Around 2015, Business Botswana and the tobacco industry teamed up on a campaign to curb youth smoking. However, the Ministry denied any interference during the drafting of the Bill, given the documented partnerships between some Government agencies and the tobacco industry.
“We didn’t experience any challenges or interference from the tobacco industry, though certain agencies had come into contact and formed partnerships with the industry,” Chief Health Officer, Thato Sengwaketse said.
The Director General of the World Health Organisation, Margaret Chan described NCDs as a ‘slow-moving catastrophe’ with the potential to overwhelm all countries unless decisive action is taken to address their causes.
Tobacco use is the one risk factor common to the four main groups of NCDs — cardiovascular disease, cancer, chronic lung disease and diabetes. It is also a risk factor for infectious diseases, tuberculosis and lower respiratory infections — health burdens that afflict much of humanity.

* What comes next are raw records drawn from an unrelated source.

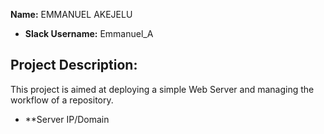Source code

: **Name:** EMMANUEL AKEJELU
* **Slack Username:** Emmanuel_A

## Project Description:
This project is aimed at deploying a simple Web Server and managing the workflow of a repository.

* **Server IP/Domain

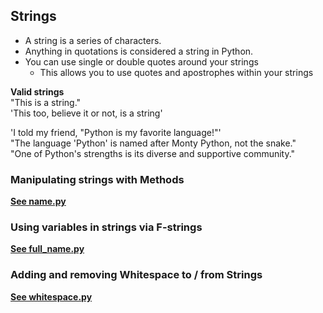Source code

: ## Strings

* A string is a series of characters.
* Anything in quotations is considered a string in Python.
* You can use single or double quotes around your strings
  * This allows you to use quotes and apostrophes within your strings

**Valid strings**</br>
"This is a string."</br>
'This too, believe it or not, is a string'

'I told my friend, "Python is my favorite language!"'</br>
"The language 'Python' is named after Monty Python, not the snake."</br>
"One of Python's strengths is its diverse and supportive community."

### Manipulating strings with Methods 

**[See name.py](../exercises/name.py)**

### Using variables in strings via F-strings

**[See full_name.py](../exercises/full_name.py)**

### Adding and removing Whitespace to / from Strings

**[See whitespace.py](../exercises/whitespace.py)**

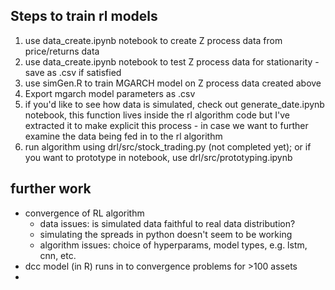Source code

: 



## Steps to train rl models

1. use data_create.ipynb notebook to create Z process data from price/returns data
2. use data_create.ipynb notebook to test Z process data for stationarity - save as .csv if satisfied
3. use simGen.R to train MGARCH model on Z process data created above
4. Export mgarch model parameters as .csv
5. if you'd like to see how data is simulated, check out generate_date.ipynb notebook, this function lives inside the rl algorithm code but I've extracted it to make explicit this process - in case we want to further examine the data being fed in to the rl algorithm 
6. run algorithm using drl/src/stock_trading.py (not completed yet); or if you want to prototype in notebook, use drl/src/prototyping.ipynb

## further work

- convergence of RL algorithm
  - data issues: is simulated data faithful to real data distribution?
  - simulating the spreads in python doesn't seem to be working
  - algorithm issues: choice of hyperparams, model types, e.g. lstm, cnn, etc.
- dcc model (in R) runs in to convergence problems for >100 assets
- 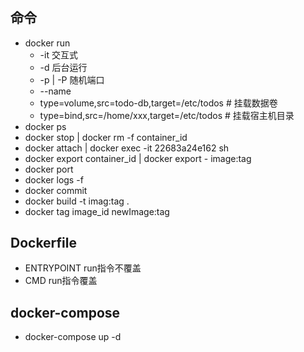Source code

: #

## 命令

- docker run
  - -it 交互式
  - -d 后台运行
  - -p | -P 随机端口
  - --name
  - type=volume,src=todo-db,target=/etc/todos # 挂载数据卷
  - type=bind,src=/home/xxx,target=/etc/todos # 挂载宿主机目录
- docker ps
- docker stop | docker rm -f container_id
- docker attach | docker exec -it 22683a24e162 sh
- docker export container_id | docker export - image:tag
- docker port
- docker logs -f
- docker commit
- docker build -t imag:tag .
- docker tag image_id newImage:tag

## Dockerfile

- ENTRYPOINT run指令不覆盖
- CMD run指令覆盖

## docker-compose

- docker-compose up -d

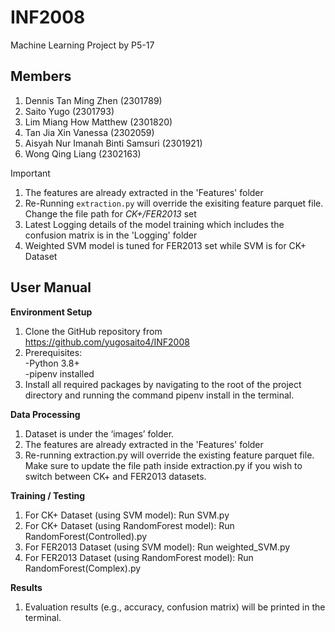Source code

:# INF2008
Machine Learning Project by P5-17

## Members
1. Dennis Tan Ming Zhen (2301789)
2. Saito Yugo (2301793)
3. Lim Miang How Matthew (2301820)
4. Tan Jia Xin Vanessa (2302059)
5. Aisyah Nur Imanah Binti Samsuri (2301921)
6. Wong Qing Liang (2302163)


> [!IMPORTANT]
> 1. The features are already extracted in the 'Features' folder
> 2. Re-Running  `extraction.py` will override the exisiting feature parquet file. Change the file path for *CK+/FER2013* set
> 3. Latest Logging details of the model training which includes the confusion matrix is in the 'Logging' folder
> 4. Weighted SVM model is tuned for FER2013 set while SVM is for CK+ Dataset 


## User Manual
**Environment Setup**
1. Clone the GitHub repository from https://github.com/yugosaito4/INF2008<br/>
2. Prerequisites:<br/>
  -Python 3.8+<br/>
  -pipenv installed<br/>
3. Install all required packages by navigating to the root of the project directory and running the command pipenv install in the terminal.<br/>


**Data Processing**
1. Dataset is under the ‘images’ folder.<br/>
2. The features are already extracted in the 'Features' folder<br/>
3. Re-running extraction.py will override the existing feature parquet file. Make sure to update the file path inside extraction.py if you wish to switch between CK+ and FER2013 datasets.<br/>


**Training / Testing**
1. For CK+ Dataset (using SVM model): Run SVM.py<br/>
2. For CK+ Dataset (using RandomForest model): Run RandomForest(Controlled).py<br/>
3. For FER2013 Dataset (using SVM model): Run weighted_SVM.py<br/>
4. For FER2013 Dataset (using RandomForest model): Run RandomForest(Complex).py<br/>


**Results**
1. Evaluation results (e.g., accuracy, confusion matrix) will be printed in the terminal.
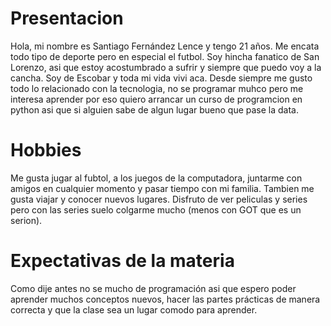 # Presentacion

Hola, mi nombre es Santiago Fernández Lence y tengo 21 años. Me encata todo tipo de deporte pero en especial el futbol. Soy hincha fanatico de San Lorenzo, asi que estoy acostumbrado a sufrir y siempre que puedo voy a la cancha. Soy de Escobar y toda mi vida vivi aca. Desde siempre me gusto todo lo relacionado con la tecnologia, no se programar muhco pero me interesa aprender por eso quiero arrancar un curso de programcion en python asi que si alguien sabe de algun lugar bueno que pase la data.

# Hobbies

Me gusta jugar al fubtol, a los juegos de la computadora, juntarme con amigos en cualquier momento y pasar tiempo con mi familia. Tambien me gusta viajar y conocer nuevos lugares. Disfruto de ver peliculas y series pero con las series suelo colgarme mucho (menos con GOT que es un serion).

# Expectativas de la materia

Como dije antes no se mucho de programación asi que espero poder aprender muchos conceptos nuevos, hacer las partes prácticas de manera correcta y que la clase sea un lugar comodo para aprender. 

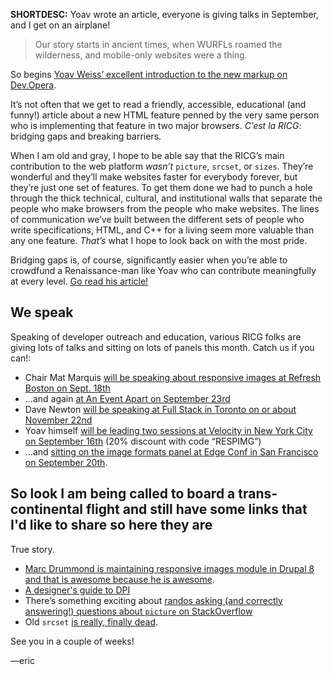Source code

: **SHORTDESC:** Yoav wrote an article, everyone is giving talks in September, and I get on an airplane!

> Our story starts in ancient times, when WURFLs roamed the wilderness, and mobile-only websites were a thing.

So begins [Yoav Weiss’ excellent introduction to the new markup on Dev.Opera](http://dev.opera.com/articles/native-responsive-images/). 

It’s not often that we get to read a friendly, accessible, educational (and funny!) article about a new HTML feature penned by the very same person who is implementing that feature in two major browsers. *C’est la RICG*: bridging gaps and breaking barriers. 

When I am old and gray, I hope to be able say that the RICG’s main contribution to the web platform *wasn’t* `picture`, `srcset`, or `sizes`. They’re wonderful and they’ll make websites faster for everybody forever, but they’re just one set of features. To get them done we had to punch a hole through the thick technical, cultural, and institutional walls that separate the people who make browsers from the people who make websites. The lines of communication we’ve built between the different sets of people who write specifications, HTML, and C++ for a living seem more valuable than any one feature. *That’s* what I hope to look back on with the most pride. 

Bridging gaps is, of course, significantly easier when you’re able to crowdfund a Renaissance-man like Yoav who can contribute meaningfully at every level. [Go read his article!](http://dev.opera.com/articles/native-responsive-images/)

## We speak

Speaking of developer outreach and education, various RICG folks are giving lots of talks and sitting on lots of panels this month. Catch us if you can!:

- Chair Mat Marquis [will be speaking about responsive images at Refresh Boston on Sept. 18th](https://www.eventbrite.com/e/refresh-boston-mat-marquis-of-bocoup-on-responsive-images-tickets-12655028531)
- ...and again [at An Event Apart on September 23rd](http://aneventapart.com/event/austin-2014)
- Dave Newton [will be speaking at Full Stack in Toronto on or about November 22nd](http://fsto.co/speakers#dave)
- Yoav himself [will be leading two sessions at Velocity in New York City on September 16th](http://velocityconf.com/velocityny2014/public/schedule/speaker/155970) (20% discount with code “RESPIMG”)
- ...and [sitting on the image formats panel at Edge Conf in San Francisco on September 20th](https://edgeconf.com/2014-sf/schedule).

## So look I am being called to board a trans-continental flight and still have some links that I'd like to share so here they are

True story. 

- [Marc Drummond is maintaining responsive images module in Drupal 8 and that is awesome because he is awesome](https://twitter.com/MarcDrummond/status/498188912087810051).
- [A designer's guide to DPI](http://sebastien-gabriel.com/designers-guide-to-dpi/home)
- There’s something exciting about [randos asking (and correctly answering!) questions about `picture` on StackOverflow](stackoverflow.com/questions/25396605/when-targeting-a-picture-element-in-css-should-we-use-img-or-picture-selector)
- Old `srcset` [is really, finally dead](https://twitter.com/respimg/status/500295619689594880).

See you in a couple of weeks!

—eric
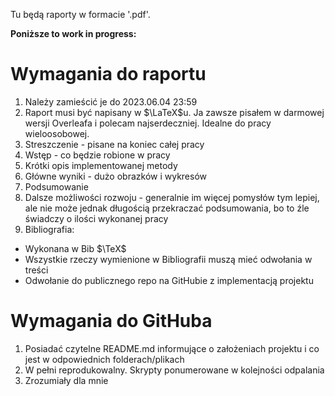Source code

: Tu będą raporty w formacie '.pdf'.

**Poniższe to work in progress:**

# Wymagania do raportu
1. Należy zamieścić je do 2023.06.04 23:59
2. Raport musi być napisany w $\LaTeX$u. Ja zawsze pisałem w darmowej wersji Overleafa i polecam najserdeczniej. Idealne do pracy wieloosobowej.
3. Streszczenie - pisane na koniec całej pracy
4. Wstęp - co będzie robione w pracy
3. Krótki opis implementowanej metody
4. Główne wyniki - dużo obrazków i wykresów
5. Podsumowanie
6. Dalsze możliwości rozwoju - generalnie im więcej pomysłów tym lepiej, ale nie może jednak długością przekraczać podsumowania, bo to źle świadczy o ilości wykonanej pracy
2. Bibliografia:
* Wykonana w Bib $\TeX$
* Wszystkie rzeczy wymienione w Bibliografii muszą mieć odwołania w treści
* Odwołanie do publicznego repo na GitHubie z implementacją projektu

# Wymagania do GitHuba
1. Posiadać czytelne README.md informujące o założeniach projektu i co jest w odpowiednich folderach/plikach
1. W pełni reprodukowalny. Skrypty ponumerowane w kolejności odpalania
2. Zrozumiały dla mnie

Anti-Tobacco Network Executive Director, Bontle Mbongwe implored the public to be as upset about tobacco use as they are currently distressed about the use of drugs in Botswana.
“Tobacco is the gateway to drugs because it is sold in our homes. So, it is important that we stand up and control tobacco use,” she said.
Meanwhile, the network has launched a Media Fellowship Award designed to promote investigative journalism in the area of tobacco use and control.